Peter Letkemann said Monday that he didn't know how bad or how fast his son's drinking and drug use had spiraled. Within a few weeks his son had gone from a typical teenager dabbling in marijuana and alcohol to a person that had progressed to heavy drugs and heavy drinking.

"This turn for the worse happened just a few weeks before the murder. Looking back on it, Alex shakes his head now because it doesn't make a lot of sense," Peter Letkemann said. "He's absolutely determined to make the most of this."

The body of Sorensen was found Nov. 8 at the end of an undeveloped subdivision cul-de-sac in Northville Township. His severed head was found two days later in a section of Hines Park located in Dearborn Heights.

Orlewicz was convicted of first-degree murder. He faces mandatory life in prison at his sentencing Monday. At the trial, Orlewicz admitted decapitating Sorensen with a hacksaw, burning his fingers with a blowtorch to remove fingerprints, dumping the body, setting it afire and tossing the head in the Rouge River.

"When I first was told about committing this crime," Letkemann's letter continues, "it was to relive a one hundred dollar debt I owed to my co-defendant. I had no job or money so I agreed. The plan, like I said, never sounded remotley serious and I figured it wouldn't happen but I might get my debt relieved anyways. It sounds rediculous, but between debt, a drug habit, and the most extreme lack of judment -- I said I would help."

Letkemann was questioned by township police and released after he signed a statement attesting he was called to help lift the body from the garage.

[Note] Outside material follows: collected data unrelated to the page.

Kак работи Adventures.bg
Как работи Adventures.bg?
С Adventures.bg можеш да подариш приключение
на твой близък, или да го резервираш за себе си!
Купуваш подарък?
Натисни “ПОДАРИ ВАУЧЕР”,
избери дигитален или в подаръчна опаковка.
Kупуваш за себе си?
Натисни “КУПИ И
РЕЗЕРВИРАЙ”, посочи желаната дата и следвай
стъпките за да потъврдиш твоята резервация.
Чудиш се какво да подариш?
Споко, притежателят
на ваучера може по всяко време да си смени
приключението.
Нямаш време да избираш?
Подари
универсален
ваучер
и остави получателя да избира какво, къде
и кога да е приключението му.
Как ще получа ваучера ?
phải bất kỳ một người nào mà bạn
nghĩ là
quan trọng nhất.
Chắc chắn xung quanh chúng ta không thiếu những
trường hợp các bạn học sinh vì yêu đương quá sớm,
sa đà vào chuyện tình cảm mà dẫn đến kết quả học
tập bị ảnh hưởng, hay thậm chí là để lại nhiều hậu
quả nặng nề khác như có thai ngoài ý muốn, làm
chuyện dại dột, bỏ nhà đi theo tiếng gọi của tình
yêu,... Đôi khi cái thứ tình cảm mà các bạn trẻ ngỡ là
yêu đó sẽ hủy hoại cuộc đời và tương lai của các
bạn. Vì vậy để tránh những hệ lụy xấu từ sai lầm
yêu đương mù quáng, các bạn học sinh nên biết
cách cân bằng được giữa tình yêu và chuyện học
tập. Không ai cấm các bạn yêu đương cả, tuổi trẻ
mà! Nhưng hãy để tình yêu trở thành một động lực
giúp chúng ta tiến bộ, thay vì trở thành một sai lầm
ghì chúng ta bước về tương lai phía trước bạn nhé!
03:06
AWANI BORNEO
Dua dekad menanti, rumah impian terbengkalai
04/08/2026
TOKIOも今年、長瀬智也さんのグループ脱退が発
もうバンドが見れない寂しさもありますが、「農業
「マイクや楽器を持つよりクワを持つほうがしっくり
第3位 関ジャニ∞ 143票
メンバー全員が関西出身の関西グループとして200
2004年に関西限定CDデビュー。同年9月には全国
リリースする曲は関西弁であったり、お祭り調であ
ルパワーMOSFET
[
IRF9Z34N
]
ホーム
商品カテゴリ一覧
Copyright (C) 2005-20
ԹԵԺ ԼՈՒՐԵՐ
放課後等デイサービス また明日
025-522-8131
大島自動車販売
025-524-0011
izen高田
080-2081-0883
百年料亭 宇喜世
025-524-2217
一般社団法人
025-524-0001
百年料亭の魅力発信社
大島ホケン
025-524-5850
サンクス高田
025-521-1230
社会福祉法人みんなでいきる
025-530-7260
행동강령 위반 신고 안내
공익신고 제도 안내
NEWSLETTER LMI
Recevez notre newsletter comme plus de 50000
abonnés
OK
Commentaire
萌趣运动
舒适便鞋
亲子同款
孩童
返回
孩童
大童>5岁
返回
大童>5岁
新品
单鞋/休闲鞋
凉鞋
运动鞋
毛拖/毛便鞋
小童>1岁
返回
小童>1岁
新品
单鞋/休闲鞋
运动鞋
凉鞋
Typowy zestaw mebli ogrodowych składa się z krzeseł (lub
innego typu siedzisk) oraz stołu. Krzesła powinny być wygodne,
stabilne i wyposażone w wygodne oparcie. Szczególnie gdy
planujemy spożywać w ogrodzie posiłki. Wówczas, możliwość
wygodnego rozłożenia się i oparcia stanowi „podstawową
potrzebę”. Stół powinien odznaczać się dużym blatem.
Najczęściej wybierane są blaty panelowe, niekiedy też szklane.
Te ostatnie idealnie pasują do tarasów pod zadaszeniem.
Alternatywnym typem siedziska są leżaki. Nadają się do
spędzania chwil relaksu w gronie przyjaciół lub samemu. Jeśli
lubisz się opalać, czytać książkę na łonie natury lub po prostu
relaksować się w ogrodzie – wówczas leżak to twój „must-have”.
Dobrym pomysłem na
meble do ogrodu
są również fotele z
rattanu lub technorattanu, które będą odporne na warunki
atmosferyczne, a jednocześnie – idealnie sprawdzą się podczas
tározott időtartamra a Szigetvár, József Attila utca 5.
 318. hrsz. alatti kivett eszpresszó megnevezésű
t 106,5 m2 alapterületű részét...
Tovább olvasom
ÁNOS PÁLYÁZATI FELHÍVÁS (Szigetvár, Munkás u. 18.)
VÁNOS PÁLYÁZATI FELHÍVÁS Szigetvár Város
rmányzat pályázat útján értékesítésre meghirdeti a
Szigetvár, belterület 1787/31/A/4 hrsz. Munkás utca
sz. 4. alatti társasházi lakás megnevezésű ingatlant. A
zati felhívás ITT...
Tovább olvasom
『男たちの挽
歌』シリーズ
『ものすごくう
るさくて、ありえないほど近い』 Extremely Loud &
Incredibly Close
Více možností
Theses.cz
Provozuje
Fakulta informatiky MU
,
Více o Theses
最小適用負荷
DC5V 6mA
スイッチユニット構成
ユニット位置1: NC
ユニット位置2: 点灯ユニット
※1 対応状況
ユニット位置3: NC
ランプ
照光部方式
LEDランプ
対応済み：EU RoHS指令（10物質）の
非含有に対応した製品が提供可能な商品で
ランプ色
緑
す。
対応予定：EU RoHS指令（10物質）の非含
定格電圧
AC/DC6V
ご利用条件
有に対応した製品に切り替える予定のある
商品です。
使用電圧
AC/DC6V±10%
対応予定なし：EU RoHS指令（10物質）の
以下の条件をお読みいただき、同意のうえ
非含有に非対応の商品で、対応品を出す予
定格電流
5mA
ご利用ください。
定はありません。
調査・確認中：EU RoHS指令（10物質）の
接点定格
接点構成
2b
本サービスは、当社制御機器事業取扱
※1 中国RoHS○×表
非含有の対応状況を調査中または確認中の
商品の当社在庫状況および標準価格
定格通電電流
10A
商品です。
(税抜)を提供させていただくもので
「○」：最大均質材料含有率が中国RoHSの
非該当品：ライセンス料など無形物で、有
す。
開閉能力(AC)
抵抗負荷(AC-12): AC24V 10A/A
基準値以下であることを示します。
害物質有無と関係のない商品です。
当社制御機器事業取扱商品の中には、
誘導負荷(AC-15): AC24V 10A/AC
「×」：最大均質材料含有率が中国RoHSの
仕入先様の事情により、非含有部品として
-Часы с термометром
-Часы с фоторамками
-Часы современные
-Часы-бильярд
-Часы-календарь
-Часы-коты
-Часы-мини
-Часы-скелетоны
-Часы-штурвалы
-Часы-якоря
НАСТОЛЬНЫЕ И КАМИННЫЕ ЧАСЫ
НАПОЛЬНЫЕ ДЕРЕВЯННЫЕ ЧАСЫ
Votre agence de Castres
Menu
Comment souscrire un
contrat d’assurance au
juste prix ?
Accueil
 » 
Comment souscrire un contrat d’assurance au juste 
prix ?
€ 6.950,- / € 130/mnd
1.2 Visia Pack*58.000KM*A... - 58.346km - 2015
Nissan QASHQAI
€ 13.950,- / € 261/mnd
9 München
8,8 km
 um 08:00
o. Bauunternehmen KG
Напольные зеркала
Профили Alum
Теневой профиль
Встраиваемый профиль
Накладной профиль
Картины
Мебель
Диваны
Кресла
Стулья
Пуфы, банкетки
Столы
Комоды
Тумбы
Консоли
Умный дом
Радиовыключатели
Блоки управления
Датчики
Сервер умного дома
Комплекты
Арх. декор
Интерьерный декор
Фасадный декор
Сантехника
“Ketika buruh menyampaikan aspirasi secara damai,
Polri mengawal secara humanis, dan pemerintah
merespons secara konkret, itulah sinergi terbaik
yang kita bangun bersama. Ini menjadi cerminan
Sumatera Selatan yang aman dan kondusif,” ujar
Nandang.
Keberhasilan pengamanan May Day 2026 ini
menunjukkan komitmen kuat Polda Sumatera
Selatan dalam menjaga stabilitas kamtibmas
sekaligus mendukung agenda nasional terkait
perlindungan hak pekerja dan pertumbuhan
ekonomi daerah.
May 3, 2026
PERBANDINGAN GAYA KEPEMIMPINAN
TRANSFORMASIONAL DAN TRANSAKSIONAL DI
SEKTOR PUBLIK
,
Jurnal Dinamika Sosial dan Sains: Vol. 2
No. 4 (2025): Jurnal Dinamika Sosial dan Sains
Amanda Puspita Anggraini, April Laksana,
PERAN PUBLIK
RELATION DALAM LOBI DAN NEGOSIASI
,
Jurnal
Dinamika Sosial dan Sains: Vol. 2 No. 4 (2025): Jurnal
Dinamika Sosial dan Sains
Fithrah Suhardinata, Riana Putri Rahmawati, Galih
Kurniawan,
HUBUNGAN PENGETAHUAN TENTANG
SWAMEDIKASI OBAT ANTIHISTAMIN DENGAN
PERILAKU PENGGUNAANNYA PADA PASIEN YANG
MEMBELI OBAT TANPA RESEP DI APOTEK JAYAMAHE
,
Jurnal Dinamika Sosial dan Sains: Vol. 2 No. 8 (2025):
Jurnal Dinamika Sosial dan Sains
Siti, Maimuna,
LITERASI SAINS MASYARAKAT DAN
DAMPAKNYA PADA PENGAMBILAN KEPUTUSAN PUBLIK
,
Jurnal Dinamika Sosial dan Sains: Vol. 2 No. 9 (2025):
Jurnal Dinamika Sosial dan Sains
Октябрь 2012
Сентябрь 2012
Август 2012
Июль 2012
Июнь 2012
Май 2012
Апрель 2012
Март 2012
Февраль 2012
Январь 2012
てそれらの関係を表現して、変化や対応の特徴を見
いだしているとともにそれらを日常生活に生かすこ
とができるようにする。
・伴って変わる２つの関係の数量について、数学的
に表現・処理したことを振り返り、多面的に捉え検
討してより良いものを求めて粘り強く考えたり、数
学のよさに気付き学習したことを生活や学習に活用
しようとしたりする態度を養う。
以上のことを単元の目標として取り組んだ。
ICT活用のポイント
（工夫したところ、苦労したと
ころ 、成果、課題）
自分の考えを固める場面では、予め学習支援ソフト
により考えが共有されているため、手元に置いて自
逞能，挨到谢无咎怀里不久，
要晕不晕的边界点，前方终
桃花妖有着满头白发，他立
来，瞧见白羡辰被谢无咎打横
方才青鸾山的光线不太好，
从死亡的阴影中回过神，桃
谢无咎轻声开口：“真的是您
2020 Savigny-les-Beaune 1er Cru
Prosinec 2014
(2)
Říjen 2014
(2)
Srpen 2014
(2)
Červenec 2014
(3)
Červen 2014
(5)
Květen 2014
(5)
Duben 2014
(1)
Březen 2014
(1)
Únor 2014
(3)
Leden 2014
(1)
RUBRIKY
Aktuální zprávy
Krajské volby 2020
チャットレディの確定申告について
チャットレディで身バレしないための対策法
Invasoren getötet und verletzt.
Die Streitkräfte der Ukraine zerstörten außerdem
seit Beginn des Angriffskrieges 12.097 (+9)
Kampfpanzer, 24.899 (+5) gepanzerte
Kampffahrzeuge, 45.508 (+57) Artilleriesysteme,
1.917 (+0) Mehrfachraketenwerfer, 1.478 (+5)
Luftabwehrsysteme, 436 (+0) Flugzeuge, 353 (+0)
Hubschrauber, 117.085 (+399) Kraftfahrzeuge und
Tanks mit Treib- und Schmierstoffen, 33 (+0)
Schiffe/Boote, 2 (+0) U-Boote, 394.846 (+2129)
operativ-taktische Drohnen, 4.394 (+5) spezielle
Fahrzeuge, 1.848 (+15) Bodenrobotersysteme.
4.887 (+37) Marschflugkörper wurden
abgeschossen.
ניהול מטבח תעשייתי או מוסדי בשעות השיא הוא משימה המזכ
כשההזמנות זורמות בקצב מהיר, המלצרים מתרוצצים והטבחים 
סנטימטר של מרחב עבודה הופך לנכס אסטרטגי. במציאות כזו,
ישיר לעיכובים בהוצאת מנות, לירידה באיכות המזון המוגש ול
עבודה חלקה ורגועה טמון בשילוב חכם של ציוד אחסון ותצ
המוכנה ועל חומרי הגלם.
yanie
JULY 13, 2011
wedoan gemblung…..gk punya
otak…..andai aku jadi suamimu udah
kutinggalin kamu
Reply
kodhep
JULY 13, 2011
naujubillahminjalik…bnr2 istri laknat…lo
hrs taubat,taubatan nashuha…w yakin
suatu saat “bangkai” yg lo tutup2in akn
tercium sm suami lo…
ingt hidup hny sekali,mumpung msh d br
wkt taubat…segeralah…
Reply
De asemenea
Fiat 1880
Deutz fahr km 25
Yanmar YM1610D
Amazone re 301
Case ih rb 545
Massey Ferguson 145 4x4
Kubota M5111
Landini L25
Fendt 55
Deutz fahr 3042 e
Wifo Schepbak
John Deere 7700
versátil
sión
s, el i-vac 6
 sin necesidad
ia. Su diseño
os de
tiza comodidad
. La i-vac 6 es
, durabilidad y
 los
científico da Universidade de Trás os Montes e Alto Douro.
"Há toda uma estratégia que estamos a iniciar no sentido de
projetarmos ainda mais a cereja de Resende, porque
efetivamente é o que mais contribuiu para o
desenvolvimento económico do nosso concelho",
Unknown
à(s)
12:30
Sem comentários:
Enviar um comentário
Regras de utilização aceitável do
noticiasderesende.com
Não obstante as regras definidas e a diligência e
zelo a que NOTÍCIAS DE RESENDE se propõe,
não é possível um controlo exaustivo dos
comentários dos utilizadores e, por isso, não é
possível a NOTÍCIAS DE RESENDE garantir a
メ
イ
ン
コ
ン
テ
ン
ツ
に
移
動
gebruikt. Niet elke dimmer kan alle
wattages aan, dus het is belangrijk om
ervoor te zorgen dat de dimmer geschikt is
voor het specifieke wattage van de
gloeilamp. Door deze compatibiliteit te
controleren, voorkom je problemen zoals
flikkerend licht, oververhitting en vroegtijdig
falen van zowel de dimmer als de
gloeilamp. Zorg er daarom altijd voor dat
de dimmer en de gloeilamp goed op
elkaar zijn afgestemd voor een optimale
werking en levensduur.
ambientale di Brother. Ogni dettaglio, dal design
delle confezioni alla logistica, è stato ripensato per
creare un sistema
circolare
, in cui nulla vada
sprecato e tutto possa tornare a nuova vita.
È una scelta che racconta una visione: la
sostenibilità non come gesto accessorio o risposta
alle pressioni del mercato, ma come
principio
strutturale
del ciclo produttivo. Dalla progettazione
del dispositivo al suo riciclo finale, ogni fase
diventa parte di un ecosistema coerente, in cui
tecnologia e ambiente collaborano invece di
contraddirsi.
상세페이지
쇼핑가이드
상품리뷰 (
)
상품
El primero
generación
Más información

He was arrested after he returned to give more information. Information, his father said, he gave because he was trying to help authorities and was afraid Orlewicz would kill again.

"J.P. had said a couple of things that really got Alex scared -- that he wouldn't make those mistakes next time," Peter Letkemann said. "It got Alex thinking 'He's going to do this again.' If Alex had gone to trial, a lot of this would have come out."

Prison experience surprises

In a letter dated April 29, Letkemann also wrote about his transfer to the Charles Egeler Reception and Guidance Center in Jackson. He is currently being evaluated at the facility and will then be transferred to a permanent prison after undergoing personality, health and intelligence tests.

He starts out with "Hey Mom and Dad" and tells his parents about his first day leaving the jail, getting fingerprinted at prison and getting new prison clothes.

The first experiences were positive, upbeat. He writes of new shoes, socks, three pairs of underwear, four shirts, a jacket, hats -- all with his prison number on it.

"Oh yeah, my number is 685 which of course adds up to 19 (wierd). We have new pants and shirts that actually fit because, get this they had a tailor go around and ask sizes. It blew me away. They arranged to have my court clothes and mail bag sent home to you guys too. It's been so long since an institution actually cared."

" ... They gave us blankets and a pillow. We had an orientation -- this whole day had this very strange 'first day of school' feeling to it," he continued to his parents. "When we were walking out side, everyone was getting excited and joking with each other. I can't express how happy I am that this place isn't awful, I half expected it to be. Right now its quiet and I was relaxing after a dinner of real chicken noodle soup. No one has given me a hard time -- in fact quite the opposite."

He asks about his 15-year-old sister, Amanda. He requests Beatles pictures, Lord of the Rings books, anything by Jack Kerouac and wrote "a book on meditating would be cool."